To defend myself, I started to rattle off Sophie stats to my colleague Robin Abcarian. "She's organic; babies can chew on her hooves and her horns; she's celebrity endorsed," I said "You know way too much about this," she said.But isn't knowing too much what being a mom is about these days? Even those of us who are trying not to obsess, who are trying to parent from the gut instead, still face hundreds of questions that ultimately say a lot about how parenting has changed -- and is changing. Which bottle to buy? Do we teach baby sign language? Why are we drawn to that pricey teether?
Part of the appeal of Sophie is her European lineage. She is from France (a sticker on her packaging depicts Sophie in front of the Eiffel Tower), created in 1961 by "a certain Monsieur Rampeau," and she was an instant success in that country, where chewing on a Sophie has become a right of passage for French babies. Sophie didn't come to America until 2000, when Helene Dumoulin-Montgomery began to import her. Dumoulin-Montgomery was a new mother in Orange County and a recent transplant from France, where she grew up with a Sophie of her own. (There she costs 6.90 euros before tax, about half the price in the U.S.)
Dumoulin-Montgomery drove from boutique to boutique, only to be rejected because of what was considered an outrageous price for a rubber toy. "I had to have a lot of faith in that giraffe," she said.
Teri Weiss, owner of the Beverly Hills boutique Elegant Child, was one of the first to see Sophie's potential.
"I knew I could sell it," she said. She bought a few to put in the expensive baby baskets she assembles for celebrity parents. The toy was an instant hit, and soon Weiss was selling hundreds of Sophies a week. She saw a spike in sales each time a celebrity's child was photographed chewing on Sophie, but the giraffe really started to take off in 2007, when hundreds of toys made in China were recalled because of lead-based paint.

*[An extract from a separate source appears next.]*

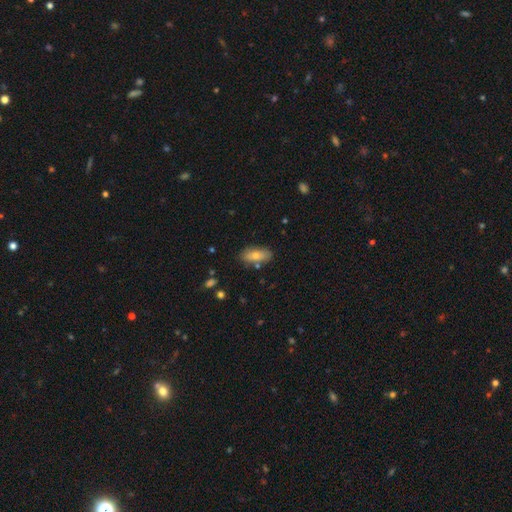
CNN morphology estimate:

"That's when Sophie really started to make it," Dumoulin-Montgomery said. "Sophie was already on the market, and the mom blogs were saying this is a safe toy."
Demand for the toy has continued to grow ever since. Last year, Dumoulin-Montgomery said she sold 100,000 Sophies. Weiss said she never likes her Sophie stock to drop below 240.

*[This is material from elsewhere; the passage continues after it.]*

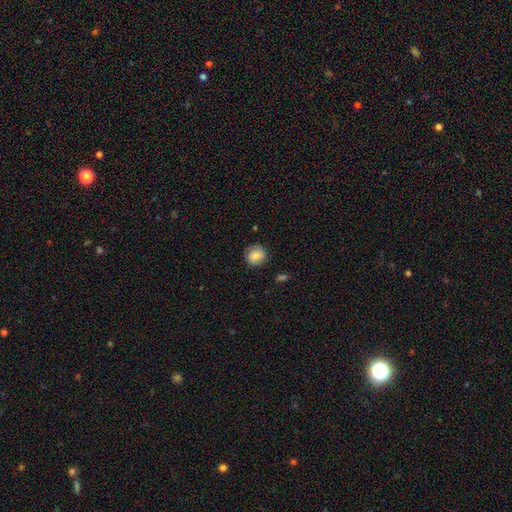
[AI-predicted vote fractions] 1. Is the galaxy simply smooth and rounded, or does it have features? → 77% smooth, 15% featured or disk, 8% star or artifact.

Sophie arrives with a pamphlet that explains she is made of "100 percent natural rubber derived from the sap of the Hevea tree." Her spots are rendered in food-grade paint, so moms don't worry if baby manages to suck them off, as my friend's son did. ("We have an albino giraffe now," she said.)
Sophie's French origin gives her the same je ne sais quoi as big scarves and pegged jeans, and it frees her from the stigma of being "made in China" -- a radioactive phrase that evokes not only cheapness, but also fears of toxicity.
Recently, I brought a borrowed Sophie to my son's day care. The director looked confused when I revealed the price. She kept wanting to know if the toy did anything. I explained about the natural rubber, the thin neck easy for grasping, the horn nubs on her head that supposedly soothe babies' gums. "But it's a squeezy toy, right?" one of the teachers said. "You can get that at the 99 cent store."
I felt a little sheepish for even wanting a Sophie, but I've come to realize that if you can't understand why someone might spend $300 on a designer purse when there are fine bags at Target for $30, then you probably can't understand why someone might buy this rubber giraffe. To some moms, Sophie is simply prettier, softer and cooler than any other teether. If my thrifty husband hadn't stopped me, my son might have an albino Sophie too.
Two friends who did buy Sophie are stay-at-home moms. One is married to an art history grad student, the other to a struggling musician. Neither is rolling in cash, but for new moms, there is often a way to justify something you want, especially if it's for your baby.
"Yeah, he loves it," the musician's wife told me. "But for how much this cost, Ryu's going to take this to college with him."